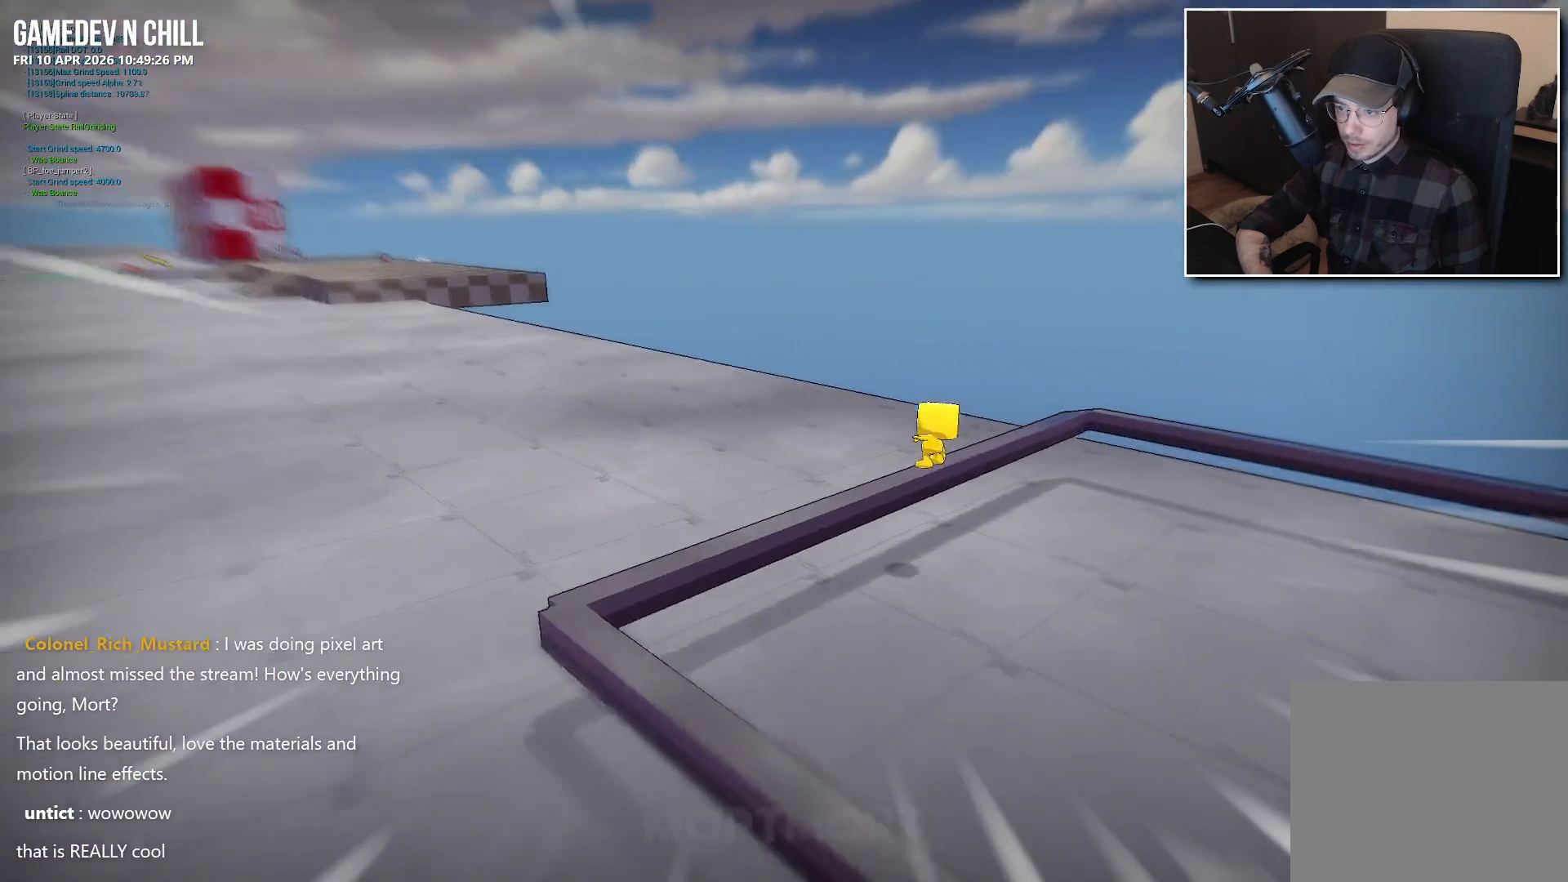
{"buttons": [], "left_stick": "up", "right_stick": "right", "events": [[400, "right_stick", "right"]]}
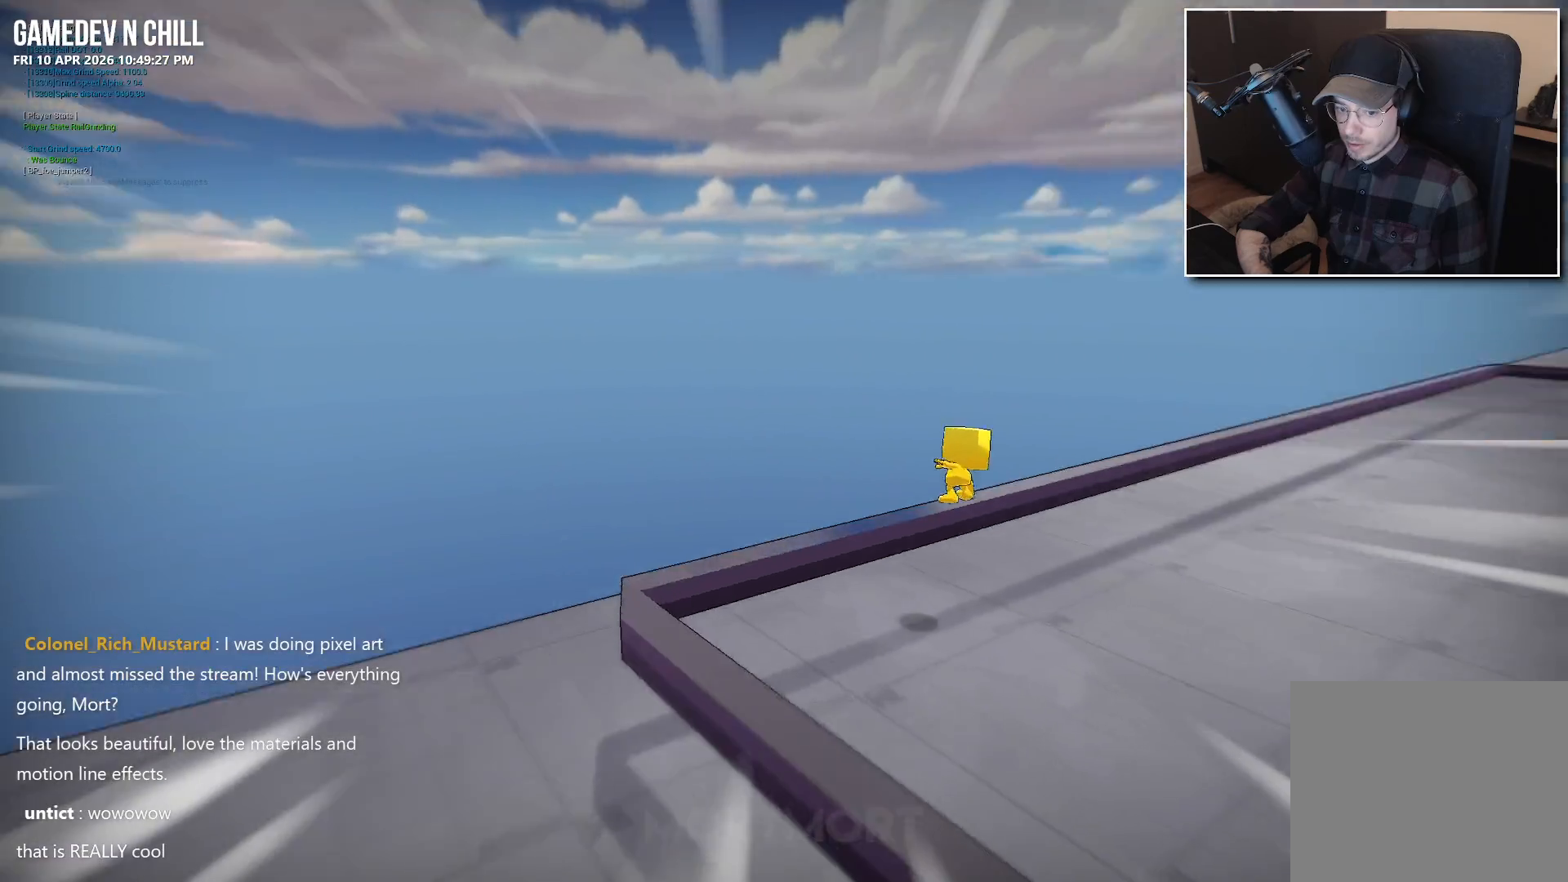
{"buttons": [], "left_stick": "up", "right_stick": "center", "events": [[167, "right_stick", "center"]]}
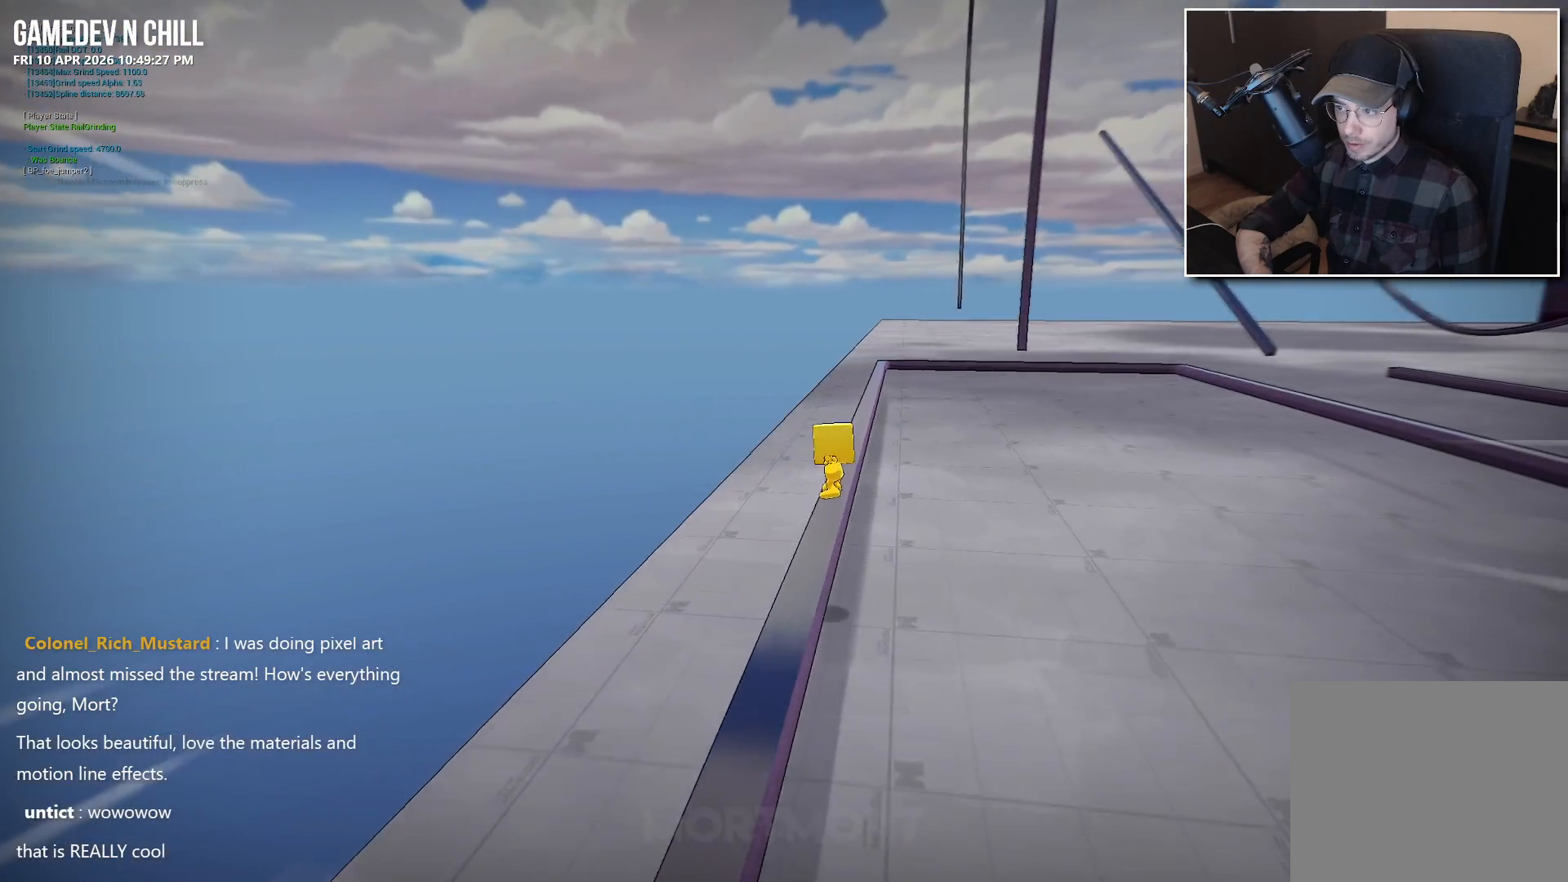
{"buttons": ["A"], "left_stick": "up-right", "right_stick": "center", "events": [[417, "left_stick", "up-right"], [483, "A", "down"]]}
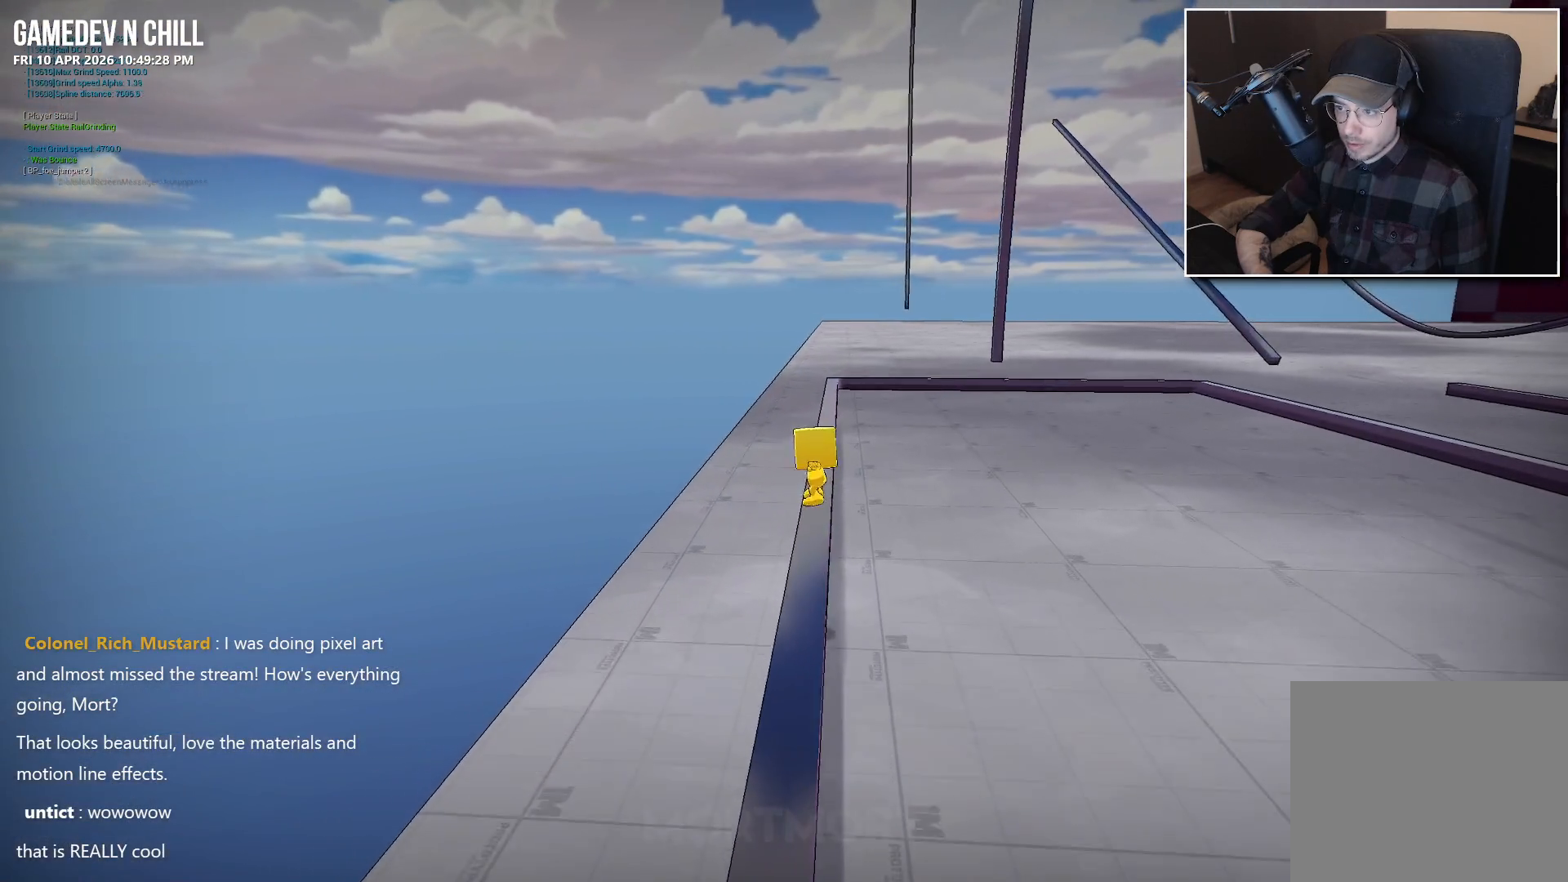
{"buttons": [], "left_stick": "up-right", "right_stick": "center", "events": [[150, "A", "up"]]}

**Prompt:** Repeat the data above exactly, leaving out any pictures it holds.

**Output:**
{"buttons": [], "left_stick": "up", "right_stick": "right", "events": [[400, "right_stick", "right"]]}
{"buttons": [], "left_stick": "up", "right_stick": "center", "events": [[167, "right_stick", "center"]]}
{"buttons": ["A"], "left_stick": "up-right", "right_stick": "center", "events": [[417, "left_stick", "up-right"], [483, "A", "down"]]}
{"buttons": [], "left_stick": "up-right", "right_stick": "center", "events": [[150, "A", "up"]]}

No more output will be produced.